Comédie
de Jules Renard, mise en scène de Marion Bierry, avec
Sarah Haxaire, Julien Rochefort, Hugo Seksig et Lola Zidi.
Jules Renard, qui pratique, selon l'analyse de Paul Guth, dans
son "Histoire de la littérature française",
un "naturalisme pincé", épingle ses
contemporains avec causticité et une rigueur d'entomologiste.

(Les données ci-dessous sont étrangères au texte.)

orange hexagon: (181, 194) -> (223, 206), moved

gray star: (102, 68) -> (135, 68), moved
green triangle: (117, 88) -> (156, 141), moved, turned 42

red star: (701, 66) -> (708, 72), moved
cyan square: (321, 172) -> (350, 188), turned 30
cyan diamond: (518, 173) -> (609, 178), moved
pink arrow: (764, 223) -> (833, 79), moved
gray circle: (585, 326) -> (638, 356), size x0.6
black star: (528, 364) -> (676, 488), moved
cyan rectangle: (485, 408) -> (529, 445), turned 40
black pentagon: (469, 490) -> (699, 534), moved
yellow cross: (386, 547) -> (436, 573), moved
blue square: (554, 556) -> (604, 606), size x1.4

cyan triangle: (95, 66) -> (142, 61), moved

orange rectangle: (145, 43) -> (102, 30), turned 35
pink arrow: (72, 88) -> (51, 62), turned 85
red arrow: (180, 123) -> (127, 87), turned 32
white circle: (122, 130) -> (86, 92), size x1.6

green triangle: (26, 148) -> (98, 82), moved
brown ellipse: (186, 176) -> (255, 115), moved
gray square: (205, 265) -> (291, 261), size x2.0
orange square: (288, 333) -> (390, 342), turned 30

Dans son roman "L'écornifleur", définition
19ème siècle du pique-assiette, il cerne l'animal
humain profiteur, un jeune Rastignac, mouche prédatrice
à la tignasse rousse, fort d'une culture de façade
qu'il étale comme de la confiture et d'une situation
flatteuse d'étudiant-poète pour attirer les coléoptères
petits bourgeois, mais désargenté, qui s'initie
à l'opportunisme tous azimuths : à la table comme
au lit, à la ville comme au bord de mer, de la maîtresse
de maison à la jeune nièce nubile, prenant habilement
la poudre d'escampette le moment venu.
Marion Bierry porte à la scène une adaptation
co-écrite avec Renée Delmas qui a opté
pour une narration par le protagoniste illustrée de tableaux
qui d'une certaine manière, leste une mise en scène
par ailleurs très piquante.
Face Julien Rochefort un peu empêtré dans le
rôle du coucou englué dans sa suffisance et les
tergiversations que suscitent ses premières armes, et
à la délicieuse Lola Zidi qui a la fraîcheur
potelée et frondeuse de le jeune fille qui promet tant
pour ce rôle que dans son métier, Sarah Haxaire
et Hugo Seksig sont époustouflants.
Dans le rôle de ce couple de faux naïfs aux mamours
lénifiants, elle, déclinaison prosaïque d'une
Emma Bovary revisitée par Feydeau, lui débonnaire
mari dont la feinte idiotie ne masque pas totalement les airs
de raminagrobis qui se régale de ce qui se trame sous
son toit, et auquel il n'est pas tout à fait étranger,
ils sont tout simplement excellents, jouant toutes les nuances
avec virtuosité, aussi drôles que pathétiques.